Publié le Mercredi 16 novembre 2022 à 15h04.

Servir les riches. Les domestiques chez les grandes fortunes, de Alizée Delpierre

Éditions La Découverte, 220 pages, 20 euros.

C’est un monde que nous pourrions croire révolu : celui des domestiques au service des plus grands fortunés. À travers cette enquête très précise (l’autrice a elle-même été au service de ces familles), Alizée Delpierre dévoile un univers où le code du travail est inexistant, la docilité des « domestiques » achetée à coups de cadeaux et de « bons salaires » mais où l’exploitation est bien réelle.

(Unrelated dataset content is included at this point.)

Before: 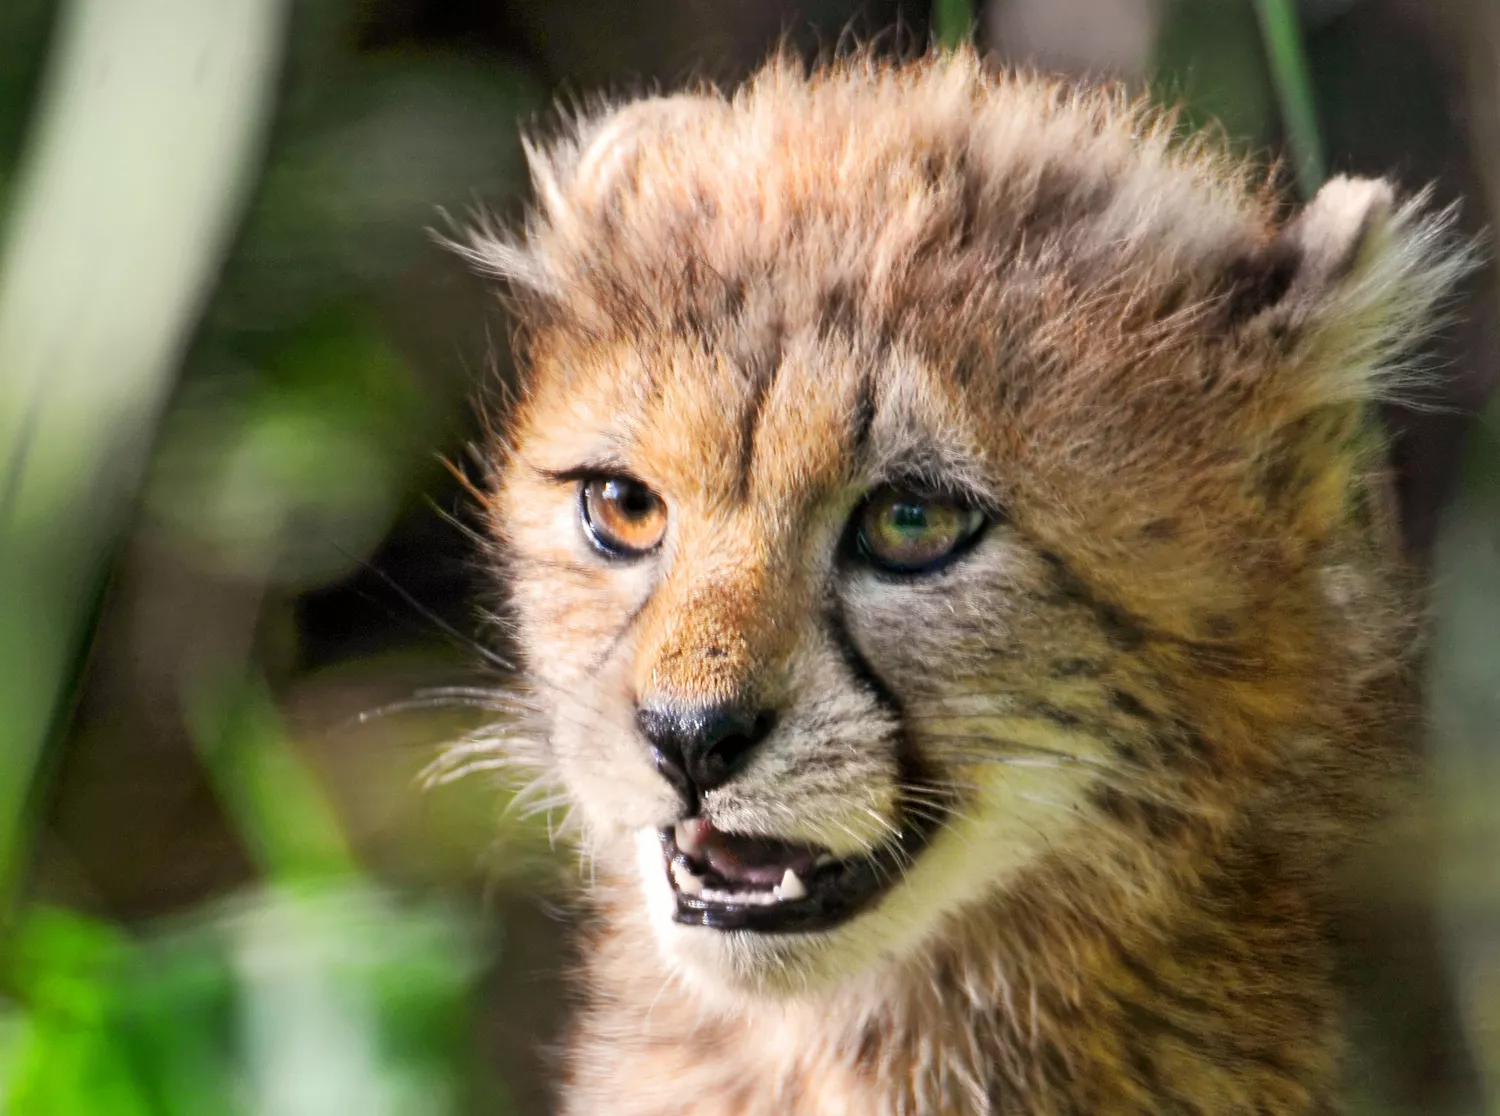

Les domestiques, essentiellement des femmes issues de l’immigration

Les domestiques sont nombreux, très nombreux. Ce sont essentiellement des femmes issues de l’immigration, des classes populaires et peu diplômées. Parmi elles et eux, tout comme pour n’importe quelle activité salariée, nous trouvons une hiérarchie avec des chefs, des sous-chefs, des exécutantEs, des spécialistes... et évidemment au sommet se trouvent plutôt des hommes issus des classes moyennes et plus diplômés.

Leur vie est dédiée au bien-être des ultra-riches

Leur lieu de travail est le domicile de leurs employeurs où la grande majorité d’entre eux résident. Ce lieu de travail atypique est un espace de non-droit auquel l’inspection du travail n’a pas accès. Il peut parfois être le théâtre de violences, d’agressions physiques, morales ou sexuelles. Le temps de travail n’a pas de limite puisque les domestiques sont à la disposition des ultra-riches jour et nuit et les conditions de travail sont souvent très difficiles. La vie sociale des domestiques est inexistante. Leur vie est dédiée au bien-être des ultra-riches qui peuvent ainsi vaquer à faire fructifier leur fortune sans contraintes.

Proximité quotidienne, mais classe sociale différente

Ce qui est frappant dans ce livre c’est aussi la dépersonnalisation des domestiques. En effet, de nombreux employeurs, modifient le prénom de leur domestique et annule ainsi ce qu’elles et ce qu’ils sont. La proximité quotidienne des domestiques avec leurs employeurs crée un sentiment d’appartenir à « la famille » mais aucunement à la même classe sociale, ce que les employeurs leur rappellent chaque jour.

Ce livre est passionnant. C’est une immersion dans un monde totalement méconnu et invisible. Nous nous retrouvons dans la fameuse « société de valets » d’André Gorz. Et plus les pages se tournent, plus l’envie de transformer radicalement cette société est grande. À lire sans modération.